With the rise of transformer models that connect images and text, there is a need to understand how visual tokens behave. Researchers want to know if these visual tokens follow similar patterns and rules as natural languages, but there hasn't been much research on this topic.
What's the solution?
The authors conducted experiments to compare visual languages (the language of images) with natural languages. They found that while visual languages follow some similar statistical patterns, like Zipfian distributions (where a few items are very common and many are rare), they lack the grammatical structure that natural languages have. This means that visual tokens can represent parts of objects but don't form coherent sentences like words do. The study highlights both the similarities and differences between visual and natural languages, providing insights that could help improve computer vision models.
Why it matters?
Understanding the language of visual tokens is important because it can help researchers design better models for interpreting images and videos. By learning how visual information is structured, we can enhance AI systems that need to process both text and images, making them more effective in applications like image recognition, video analysis, and human-computer interaction.
Abstract
With the introduction of transformer-based models for vision and language tasks, such as LLaVA and Chameleon, there has been renewed interest in the discrete tokenized representation of images.

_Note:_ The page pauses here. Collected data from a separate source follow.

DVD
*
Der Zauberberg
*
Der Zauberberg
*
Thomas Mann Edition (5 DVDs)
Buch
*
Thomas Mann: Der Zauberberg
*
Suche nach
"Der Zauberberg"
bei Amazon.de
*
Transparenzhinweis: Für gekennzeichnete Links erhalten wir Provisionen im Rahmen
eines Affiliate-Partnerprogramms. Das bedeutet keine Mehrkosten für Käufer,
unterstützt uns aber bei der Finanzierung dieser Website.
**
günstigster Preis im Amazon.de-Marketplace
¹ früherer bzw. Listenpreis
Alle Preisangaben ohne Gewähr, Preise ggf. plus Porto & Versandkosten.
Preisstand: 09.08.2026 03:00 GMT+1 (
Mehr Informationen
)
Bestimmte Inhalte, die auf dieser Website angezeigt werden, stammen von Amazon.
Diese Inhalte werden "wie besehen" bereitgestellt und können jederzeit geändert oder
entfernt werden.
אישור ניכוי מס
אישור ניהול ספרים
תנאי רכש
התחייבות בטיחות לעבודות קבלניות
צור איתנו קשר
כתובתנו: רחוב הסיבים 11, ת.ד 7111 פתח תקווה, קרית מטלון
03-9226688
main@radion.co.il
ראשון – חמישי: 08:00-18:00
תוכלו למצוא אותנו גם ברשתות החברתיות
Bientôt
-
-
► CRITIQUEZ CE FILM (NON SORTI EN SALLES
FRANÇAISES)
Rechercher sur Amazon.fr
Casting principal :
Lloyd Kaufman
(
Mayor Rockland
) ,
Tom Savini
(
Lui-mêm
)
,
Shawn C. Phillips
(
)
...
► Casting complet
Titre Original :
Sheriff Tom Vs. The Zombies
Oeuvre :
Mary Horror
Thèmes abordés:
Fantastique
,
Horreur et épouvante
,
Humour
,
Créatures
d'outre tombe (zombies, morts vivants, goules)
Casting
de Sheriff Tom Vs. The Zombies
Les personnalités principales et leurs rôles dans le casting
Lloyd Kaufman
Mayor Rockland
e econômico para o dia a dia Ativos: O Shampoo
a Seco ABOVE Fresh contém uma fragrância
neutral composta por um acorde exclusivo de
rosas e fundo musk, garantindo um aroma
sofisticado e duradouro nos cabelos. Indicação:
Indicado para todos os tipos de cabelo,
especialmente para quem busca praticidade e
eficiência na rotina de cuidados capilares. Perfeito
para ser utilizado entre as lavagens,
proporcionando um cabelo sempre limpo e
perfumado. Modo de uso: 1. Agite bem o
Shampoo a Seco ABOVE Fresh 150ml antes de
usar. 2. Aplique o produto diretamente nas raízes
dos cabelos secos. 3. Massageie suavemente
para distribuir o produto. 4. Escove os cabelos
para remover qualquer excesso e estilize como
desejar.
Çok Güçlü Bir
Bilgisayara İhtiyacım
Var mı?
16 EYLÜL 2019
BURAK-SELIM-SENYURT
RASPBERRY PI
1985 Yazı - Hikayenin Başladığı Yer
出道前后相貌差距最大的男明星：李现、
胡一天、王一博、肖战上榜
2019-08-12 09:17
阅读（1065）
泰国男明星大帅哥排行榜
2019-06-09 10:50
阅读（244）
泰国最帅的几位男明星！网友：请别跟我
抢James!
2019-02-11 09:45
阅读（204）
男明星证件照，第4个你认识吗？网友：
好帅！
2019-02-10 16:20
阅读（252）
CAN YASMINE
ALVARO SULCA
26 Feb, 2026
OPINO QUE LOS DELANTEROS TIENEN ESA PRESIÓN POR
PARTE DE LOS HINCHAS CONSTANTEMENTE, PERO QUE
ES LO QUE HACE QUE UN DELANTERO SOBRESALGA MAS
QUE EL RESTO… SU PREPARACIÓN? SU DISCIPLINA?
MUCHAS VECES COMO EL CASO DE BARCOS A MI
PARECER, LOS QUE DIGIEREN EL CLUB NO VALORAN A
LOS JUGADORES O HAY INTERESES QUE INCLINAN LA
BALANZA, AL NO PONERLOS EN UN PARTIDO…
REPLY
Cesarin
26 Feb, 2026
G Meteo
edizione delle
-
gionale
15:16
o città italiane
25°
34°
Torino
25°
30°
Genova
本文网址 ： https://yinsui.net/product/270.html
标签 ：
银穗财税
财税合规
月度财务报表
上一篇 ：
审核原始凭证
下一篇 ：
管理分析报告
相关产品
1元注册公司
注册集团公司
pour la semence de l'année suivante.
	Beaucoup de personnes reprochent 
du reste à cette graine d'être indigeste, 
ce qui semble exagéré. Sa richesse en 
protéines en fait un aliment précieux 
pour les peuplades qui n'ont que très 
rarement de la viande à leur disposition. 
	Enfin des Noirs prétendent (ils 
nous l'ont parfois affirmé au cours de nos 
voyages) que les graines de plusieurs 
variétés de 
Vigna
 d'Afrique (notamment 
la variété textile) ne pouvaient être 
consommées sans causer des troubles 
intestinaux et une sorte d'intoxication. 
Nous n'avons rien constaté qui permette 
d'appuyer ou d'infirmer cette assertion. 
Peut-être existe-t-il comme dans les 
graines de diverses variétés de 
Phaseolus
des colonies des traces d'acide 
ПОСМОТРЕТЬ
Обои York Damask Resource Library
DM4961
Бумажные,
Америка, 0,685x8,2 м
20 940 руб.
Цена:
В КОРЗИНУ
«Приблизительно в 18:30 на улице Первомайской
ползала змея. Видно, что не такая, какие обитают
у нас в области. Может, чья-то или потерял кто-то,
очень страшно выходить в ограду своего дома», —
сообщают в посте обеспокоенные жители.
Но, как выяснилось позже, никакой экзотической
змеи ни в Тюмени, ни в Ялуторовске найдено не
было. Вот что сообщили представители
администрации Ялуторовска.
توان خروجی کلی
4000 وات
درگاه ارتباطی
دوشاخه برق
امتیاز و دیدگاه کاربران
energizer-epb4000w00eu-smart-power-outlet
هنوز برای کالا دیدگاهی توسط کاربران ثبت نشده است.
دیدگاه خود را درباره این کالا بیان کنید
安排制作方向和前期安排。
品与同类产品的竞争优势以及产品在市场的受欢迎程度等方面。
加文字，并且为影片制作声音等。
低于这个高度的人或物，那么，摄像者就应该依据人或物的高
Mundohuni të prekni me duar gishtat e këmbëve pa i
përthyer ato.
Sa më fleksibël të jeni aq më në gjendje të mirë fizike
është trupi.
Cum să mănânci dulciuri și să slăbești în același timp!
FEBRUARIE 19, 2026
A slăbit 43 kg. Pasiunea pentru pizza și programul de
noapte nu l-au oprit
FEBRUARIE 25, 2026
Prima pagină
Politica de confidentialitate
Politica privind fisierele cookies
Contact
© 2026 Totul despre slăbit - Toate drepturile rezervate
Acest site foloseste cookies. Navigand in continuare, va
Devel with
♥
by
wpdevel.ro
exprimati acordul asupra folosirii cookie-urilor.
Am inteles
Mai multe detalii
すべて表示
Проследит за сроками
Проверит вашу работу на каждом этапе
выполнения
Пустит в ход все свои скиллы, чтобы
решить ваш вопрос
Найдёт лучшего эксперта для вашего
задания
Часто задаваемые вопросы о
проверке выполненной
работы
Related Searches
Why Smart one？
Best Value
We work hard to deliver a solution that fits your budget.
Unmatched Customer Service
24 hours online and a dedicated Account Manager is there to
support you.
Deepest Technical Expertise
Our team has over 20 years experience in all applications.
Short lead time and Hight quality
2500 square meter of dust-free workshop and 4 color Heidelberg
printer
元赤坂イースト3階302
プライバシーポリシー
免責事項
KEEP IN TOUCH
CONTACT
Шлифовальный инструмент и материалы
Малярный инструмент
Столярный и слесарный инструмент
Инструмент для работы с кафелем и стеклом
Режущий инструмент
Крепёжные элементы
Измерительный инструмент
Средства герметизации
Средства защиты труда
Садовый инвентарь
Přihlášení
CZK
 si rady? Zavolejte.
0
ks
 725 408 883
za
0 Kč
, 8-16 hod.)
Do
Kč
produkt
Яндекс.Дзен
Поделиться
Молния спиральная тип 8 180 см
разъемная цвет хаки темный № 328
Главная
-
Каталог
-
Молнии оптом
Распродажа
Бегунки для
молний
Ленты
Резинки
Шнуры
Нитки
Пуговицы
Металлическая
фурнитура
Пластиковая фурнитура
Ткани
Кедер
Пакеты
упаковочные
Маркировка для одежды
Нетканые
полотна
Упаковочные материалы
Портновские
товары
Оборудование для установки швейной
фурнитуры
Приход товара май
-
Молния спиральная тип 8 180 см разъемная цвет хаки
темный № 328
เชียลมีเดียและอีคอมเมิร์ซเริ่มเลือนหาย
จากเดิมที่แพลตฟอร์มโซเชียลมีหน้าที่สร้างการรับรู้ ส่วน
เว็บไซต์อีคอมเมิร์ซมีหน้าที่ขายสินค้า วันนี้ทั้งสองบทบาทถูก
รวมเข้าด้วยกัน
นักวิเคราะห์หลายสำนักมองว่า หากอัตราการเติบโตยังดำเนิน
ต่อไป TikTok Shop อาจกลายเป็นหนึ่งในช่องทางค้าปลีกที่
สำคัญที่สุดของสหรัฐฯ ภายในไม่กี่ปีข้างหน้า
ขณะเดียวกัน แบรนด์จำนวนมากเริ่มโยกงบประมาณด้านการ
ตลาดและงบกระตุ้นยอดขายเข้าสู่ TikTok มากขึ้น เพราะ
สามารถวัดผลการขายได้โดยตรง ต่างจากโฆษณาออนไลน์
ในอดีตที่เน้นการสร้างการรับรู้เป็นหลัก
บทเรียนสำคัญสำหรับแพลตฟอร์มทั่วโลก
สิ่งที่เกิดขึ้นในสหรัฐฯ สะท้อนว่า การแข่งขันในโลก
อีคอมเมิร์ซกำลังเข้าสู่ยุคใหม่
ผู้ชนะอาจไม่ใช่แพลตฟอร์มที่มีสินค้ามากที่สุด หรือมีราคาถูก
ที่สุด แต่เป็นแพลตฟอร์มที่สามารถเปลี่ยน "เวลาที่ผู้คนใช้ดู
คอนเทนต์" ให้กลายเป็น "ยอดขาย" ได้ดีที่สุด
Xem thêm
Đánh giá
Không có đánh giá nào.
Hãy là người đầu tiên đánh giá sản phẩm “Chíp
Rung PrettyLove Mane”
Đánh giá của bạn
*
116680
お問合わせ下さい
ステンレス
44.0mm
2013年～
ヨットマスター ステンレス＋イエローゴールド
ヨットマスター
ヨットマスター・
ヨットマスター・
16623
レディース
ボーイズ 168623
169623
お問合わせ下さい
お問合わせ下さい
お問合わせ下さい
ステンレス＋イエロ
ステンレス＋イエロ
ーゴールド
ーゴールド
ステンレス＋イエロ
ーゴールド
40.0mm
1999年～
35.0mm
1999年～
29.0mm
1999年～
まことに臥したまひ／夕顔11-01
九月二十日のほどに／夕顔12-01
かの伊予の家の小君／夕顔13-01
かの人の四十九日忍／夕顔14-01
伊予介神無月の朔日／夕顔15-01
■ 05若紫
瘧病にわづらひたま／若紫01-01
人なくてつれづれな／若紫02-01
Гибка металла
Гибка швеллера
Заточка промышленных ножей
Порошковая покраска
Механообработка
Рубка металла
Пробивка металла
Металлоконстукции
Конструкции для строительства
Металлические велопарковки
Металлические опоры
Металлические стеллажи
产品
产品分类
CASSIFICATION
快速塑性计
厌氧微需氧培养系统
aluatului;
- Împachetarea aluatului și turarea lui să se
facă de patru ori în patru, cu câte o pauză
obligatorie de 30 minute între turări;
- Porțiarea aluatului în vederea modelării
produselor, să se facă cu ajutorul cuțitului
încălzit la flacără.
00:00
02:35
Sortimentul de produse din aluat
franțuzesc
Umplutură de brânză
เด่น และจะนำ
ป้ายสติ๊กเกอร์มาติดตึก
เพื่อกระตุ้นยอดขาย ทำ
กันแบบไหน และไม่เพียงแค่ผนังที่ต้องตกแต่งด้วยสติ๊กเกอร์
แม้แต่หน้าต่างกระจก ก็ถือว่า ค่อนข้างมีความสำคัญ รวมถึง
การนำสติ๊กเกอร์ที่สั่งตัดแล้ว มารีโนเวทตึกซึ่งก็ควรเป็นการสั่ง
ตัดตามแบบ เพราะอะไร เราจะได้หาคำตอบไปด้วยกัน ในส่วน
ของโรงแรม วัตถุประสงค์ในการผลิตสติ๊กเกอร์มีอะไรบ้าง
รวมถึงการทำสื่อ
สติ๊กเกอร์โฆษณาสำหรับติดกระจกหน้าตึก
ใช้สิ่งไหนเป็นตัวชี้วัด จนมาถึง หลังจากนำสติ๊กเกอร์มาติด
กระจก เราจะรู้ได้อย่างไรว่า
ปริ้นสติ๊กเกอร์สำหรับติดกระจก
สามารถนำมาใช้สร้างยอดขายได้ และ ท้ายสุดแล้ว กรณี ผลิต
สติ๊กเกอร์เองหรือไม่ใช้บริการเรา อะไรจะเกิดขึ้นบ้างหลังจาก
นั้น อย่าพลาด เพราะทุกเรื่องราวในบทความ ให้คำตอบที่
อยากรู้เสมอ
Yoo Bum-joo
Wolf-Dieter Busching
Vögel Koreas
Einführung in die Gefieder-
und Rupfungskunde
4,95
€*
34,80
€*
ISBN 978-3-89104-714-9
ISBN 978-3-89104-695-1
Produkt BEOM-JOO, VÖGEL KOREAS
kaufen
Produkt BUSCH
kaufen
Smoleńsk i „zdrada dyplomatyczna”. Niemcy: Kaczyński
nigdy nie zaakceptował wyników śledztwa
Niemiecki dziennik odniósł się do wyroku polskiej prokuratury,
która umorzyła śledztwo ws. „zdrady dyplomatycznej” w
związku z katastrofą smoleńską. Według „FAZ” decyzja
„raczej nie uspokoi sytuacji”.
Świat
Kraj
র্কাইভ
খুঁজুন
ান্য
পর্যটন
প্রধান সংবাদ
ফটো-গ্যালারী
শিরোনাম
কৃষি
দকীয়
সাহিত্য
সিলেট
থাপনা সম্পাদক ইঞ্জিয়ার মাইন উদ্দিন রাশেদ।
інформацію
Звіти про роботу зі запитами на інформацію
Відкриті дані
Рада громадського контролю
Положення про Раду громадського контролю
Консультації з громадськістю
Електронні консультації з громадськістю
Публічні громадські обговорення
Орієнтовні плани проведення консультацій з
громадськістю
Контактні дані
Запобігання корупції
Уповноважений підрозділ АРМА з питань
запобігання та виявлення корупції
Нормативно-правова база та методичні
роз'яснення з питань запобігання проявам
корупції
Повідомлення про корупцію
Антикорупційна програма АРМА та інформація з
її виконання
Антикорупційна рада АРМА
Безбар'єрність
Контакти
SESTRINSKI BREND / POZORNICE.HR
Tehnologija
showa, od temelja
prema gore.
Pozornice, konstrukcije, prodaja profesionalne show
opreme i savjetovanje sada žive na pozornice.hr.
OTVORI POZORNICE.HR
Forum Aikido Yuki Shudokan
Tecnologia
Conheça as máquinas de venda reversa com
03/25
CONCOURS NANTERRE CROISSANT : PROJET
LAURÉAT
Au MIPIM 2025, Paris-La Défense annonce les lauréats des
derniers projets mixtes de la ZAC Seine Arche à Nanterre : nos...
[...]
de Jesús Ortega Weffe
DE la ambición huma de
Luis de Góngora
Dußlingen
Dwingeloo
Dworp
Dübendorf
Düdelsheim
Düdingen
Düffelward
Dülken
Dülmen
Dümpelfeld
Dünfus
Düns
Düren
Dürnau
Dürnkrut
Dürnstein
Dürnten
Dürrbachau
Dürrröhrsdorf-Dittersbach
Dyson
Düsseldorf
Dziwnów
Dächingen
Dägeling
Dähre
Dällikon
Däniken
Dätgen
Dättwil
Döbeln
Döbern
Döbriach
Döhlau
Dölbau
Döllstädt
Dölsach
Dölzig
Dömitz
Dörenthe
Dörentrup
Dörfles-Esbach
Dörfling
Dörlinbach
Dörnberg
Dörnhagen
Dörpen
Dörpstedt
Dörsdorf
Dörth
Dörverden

These models often treat image patches as discrete tokens, analogous to words in natural language, learning joint alignments between visual and human languages. However, little is known about the statistical behavior of these visual languages - whether they follow similar frequency distributions, grammatical structures, or topologies as natural languages. In this paper, we take a natural-language-centric approach to analyzing discrete visual languages and uncover striking similarities and fundamental differences. We demonstrate that, although visual languages adhere to Zipfian distributions, higher token innovation drives greater entropy and lower compression, with tokens predominantly representing object parts, indicating intermediate granularity. We also show that visual languages lack cohesive grammatical structures, leading to higher perplexity and weaker hierarchical organization compared to natural languages. Finally, we demonstrate that, while vision models align more closely with natural languages than other models, this alignment remains significantly weaker than the cohesion found within natural languages. Through these experiments, we demonstrate how understanding the statistical properties of discrete visual languages can inform the design of more effective computer vision models.